Early Childhood Mental Health Consultation

January 06, 2016
By Carol Singer

One of the things we focus on most intensively here at JFCS East Bay is early intervention in the lives of children who have been exposed to trauma. Because we know that children who are routinely exposed to domestic and community violence can experience significant impacts on brain development, leading to behavioral and learning challenges at home and in school, intervening early is key to improving the trajectory of those children’s lives. Our Early Childhood Mental Health Consultation program, which takes place within underserved preschool sites, was developed to bring about this rerouting.

To continually improve our services and infuse them with the most updated research, I recently attended Zero to Three’s annual training conference in Seattle. Zero to Three focuses on cutting-edge research, best practices, and policy issues for infants, toddlers, preschoolers, and families. One highlight of the conference was a session with Dr. Nadine Burke Harris, founder and CEO of the Center for Youth Wellness. Dr. Harris has done a lot of work looking at how early Adverse Childhood Experiences (ACEs), such as exposure to violence and trauma, can cause changes not only in brain development but also in the way a person’s immune system develops and responds to illness. ACEs can even alter the way DNA is read and transcribed. Dr. Harris and her team have begun screening for ACEs as part of their routine pediatric check-ups, but she emphasized that our overall “public health system needs a comprehensive approach to addressing the issues.” Mental Health Consultation programs like ours are part of the solution to diagnosing and treating ACEs.
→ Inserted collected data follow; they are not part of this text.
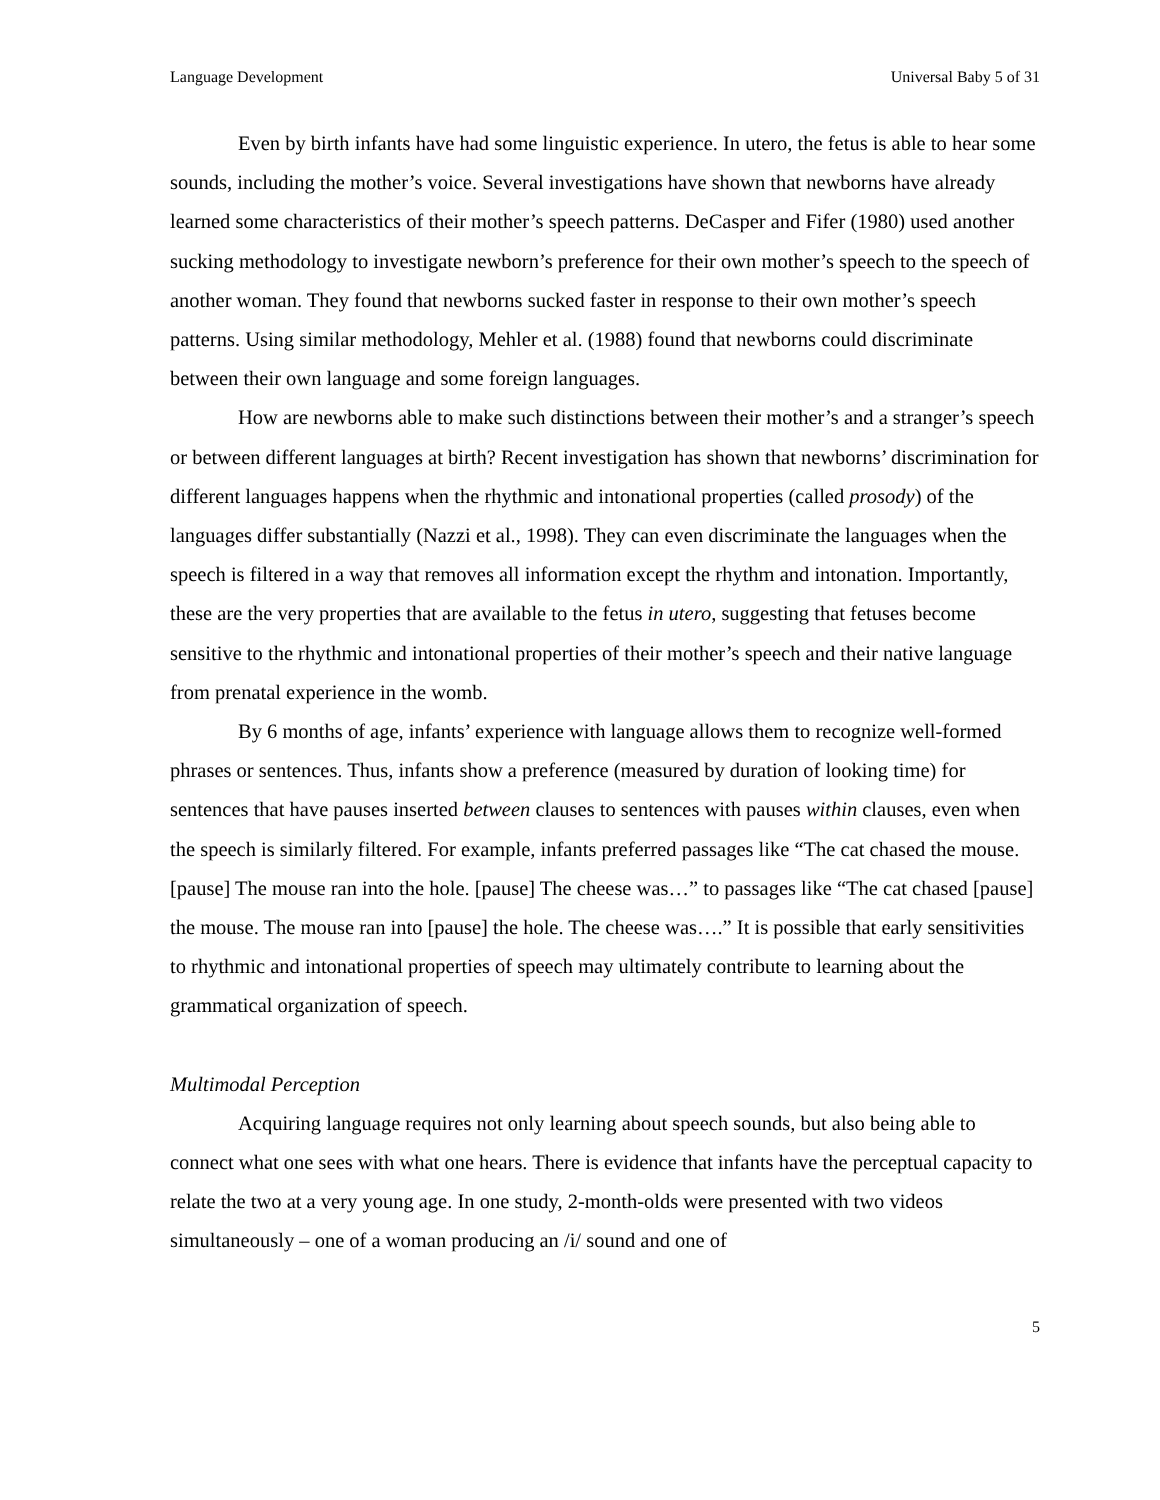Language Development Universal Baby 5 of 31
Even by birth infants have had some linguistic experience. In utero, the fetus is able to hear some sounds, including the mother’s voice. Several investigations have shown that newborns have already learned some characteristics of their mother’s speech patterns. DeCasper and Fifer (1980) used another sucking methodology to investigate newborn’s preference for their own mother’s speech to the speech of another woman. They found that newborns sucked faster in response to their own mother’s speech patterns. Using similar methodology, Mehler et al. (1988) found that newborns could discriminate between their own language and some foreign languages.
How are newborns able to make such distinctions between their mother’s and a stranger’s speech or between different languages at birth? Recent investigation has shown that newborns’ discrimination for different languages happens when the rhythmic and intonational properties (called prosody) of the languages differ substantially (Nazzi et al., 1998). They can even discriminate the languages when the speech is filtered in a way that removes all information except the rhythm and intonation. Importantly, these are the very properties that are available to the fetus in utero, suggesting that fetuses become sensitive to the rhythmic and intonational properties of their mother’s speech and their native language from prenatal experience in the womb.
By 6 months of age, infants’ experience with language allows them to recognize well-formed phrases or sentences. Thus, infants show a preference (measured by duration of looking time) for sentences that have pauses inserted between clauses to sentences with pauses within clauses, even when the speech is similarly filtered. For example, infants preferred passages like “The cat chased the mouse. [pause] The mouse ran into the hole. [pause] The cheese was…” to passages like “The cat chased [pause] the mouse. The mouse ran into [pause] the hole. The cheese was….” It is possible that early sensitivities to rhythmic and intonational properties of speech may ultimately contribute to learning about the grammatical organization of speech.
Multimodal Perception
Acquiring language requires not only learning about speech sounds, but also being able to connect what one sees with what one hears. There is evidence that infants have the perceptual capacity to relate the two at a very young age. In one study, 2-month-olds were presented with two videos simultaneously – one of a woman producing an /i/ sound and one of
5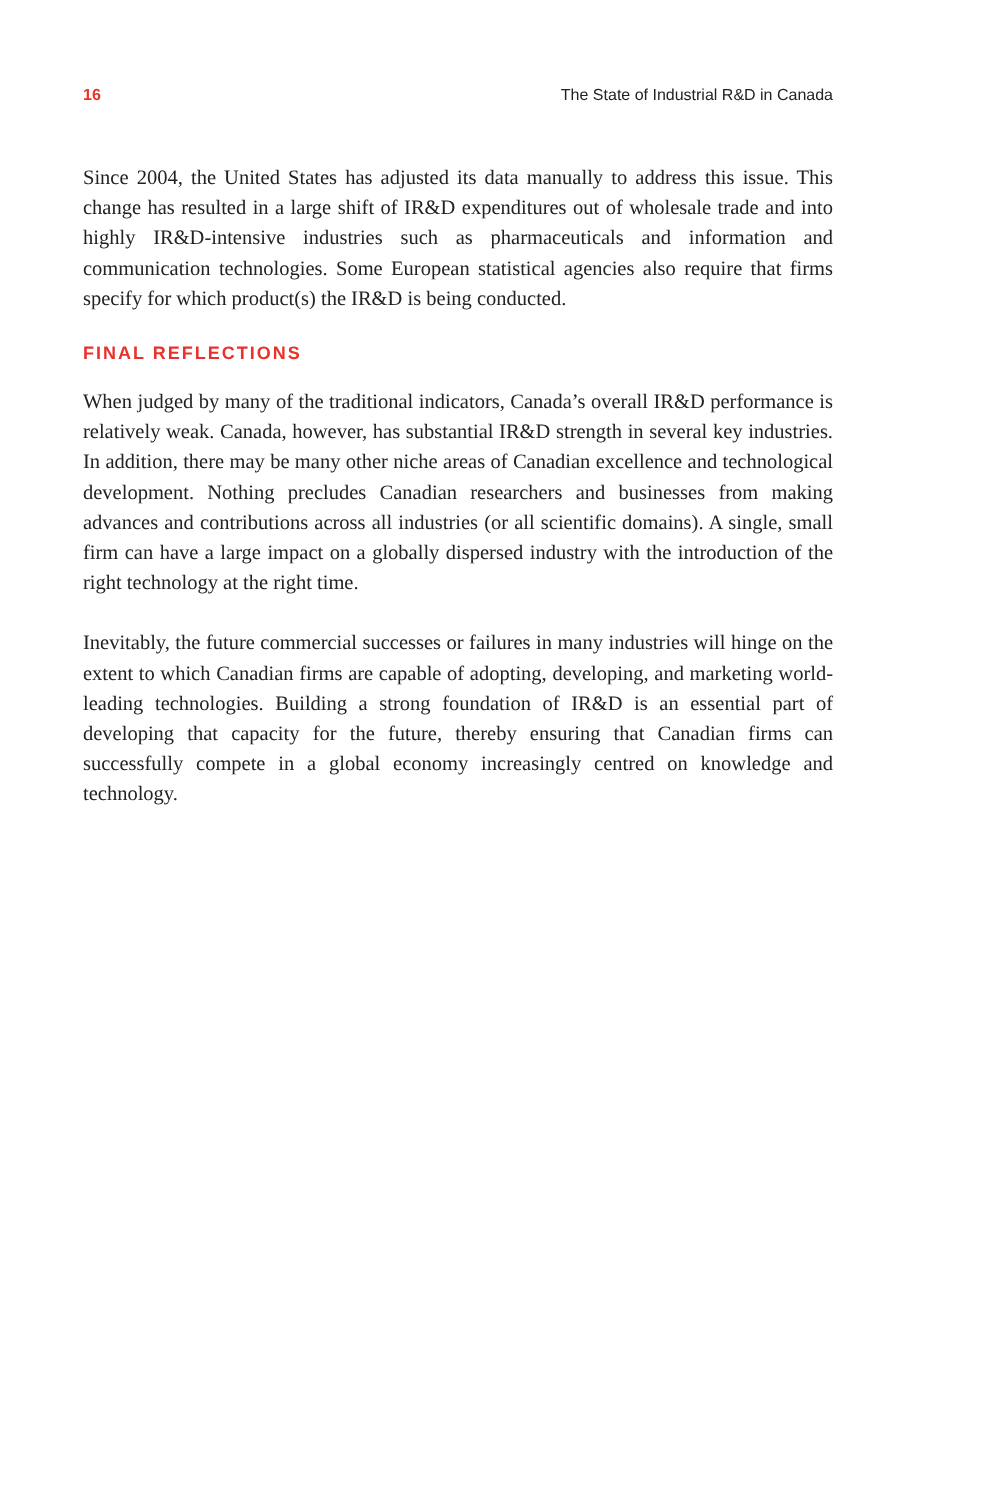16 The State of Industrial R&D in Canada
Since 2004, the United States has adjusted its data manually to address this issue. This change has resulted in a large shift of IR&D expenditures out of wholesale trade and into highly IR&D-intensive industries such as pharmaceuticals and information and communication technologies. Some European statistical agencies also require that firms specify for which product(s) the IR&D is being conducted.
FINAL REFLECTIONS
When judged by many of the traditional indicators, Canada’s overall IR&D performance is relatively weak. Canada, however, has substantial IR&D strength in several key industries. In addition, there may be many other niche areas of Canadian excellence and technological development. Nothing precludes Canadian researchers and businesses from making advances and contributions across all industries (or all scientific domains). A single, small firm can have a large impact on a globally dispersed industry with the introduction of the right technology at the right time.
Inevitably, the future commercial successes or failures in many industries will hinge on the extent to which Canadian firms are capable of adopting, developing, and marketing world-leading technologies. Building a strong foundation of IR&D is an essential part of developing that capacity for the future, thereby ensuring that Canadian firms can successfully compete in a global economy increasingly centred on knowledge and technology.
Another session I attended with great interest was with Dr. Deborah Perry, an associate professor at the Georgetown University Center for Child and Human Development. Dr. Perry is one of many people working to establish national standards of care for Early Childhood Mental Health Consultation. Her presentation focused on the profoundly disastrous impact of preschool expulsions on the lives of children and how having Early Childhood Mental Health Consultants in the classroom can decrease expulsion rates. Because ACEs can manifest as behavior issues, exasperated preschool teachers often react by expelling routinely disruptive—and likely traumatized—children. Research has proven that rates of school expulsion are consistently lower when teachers have on-site access to a mental health professional for consultation. Consultants like ours can help teachers gain skills and confidence in their abilities to support children’s social and emotional growth, enabling teacher, child, and community to thrive.

I came back from the conference feeling very proud that we are already ahead of the curve at JFCS East Bay. Our preschool consultation services bring our early childhood experts into schools to provide guidance to teachers and parents on childhood trauma, child development, behavioral issues, and positive discipline. We are currently serving twenty-six under-resourced preschools in Oakland and other areas of Alameda County. It was invigorating to learn that the approach we have long taken in providing these services is gaining momentum across the country. Everyone deserves a strong start in life, and we will continue working steadfastly toward that goal.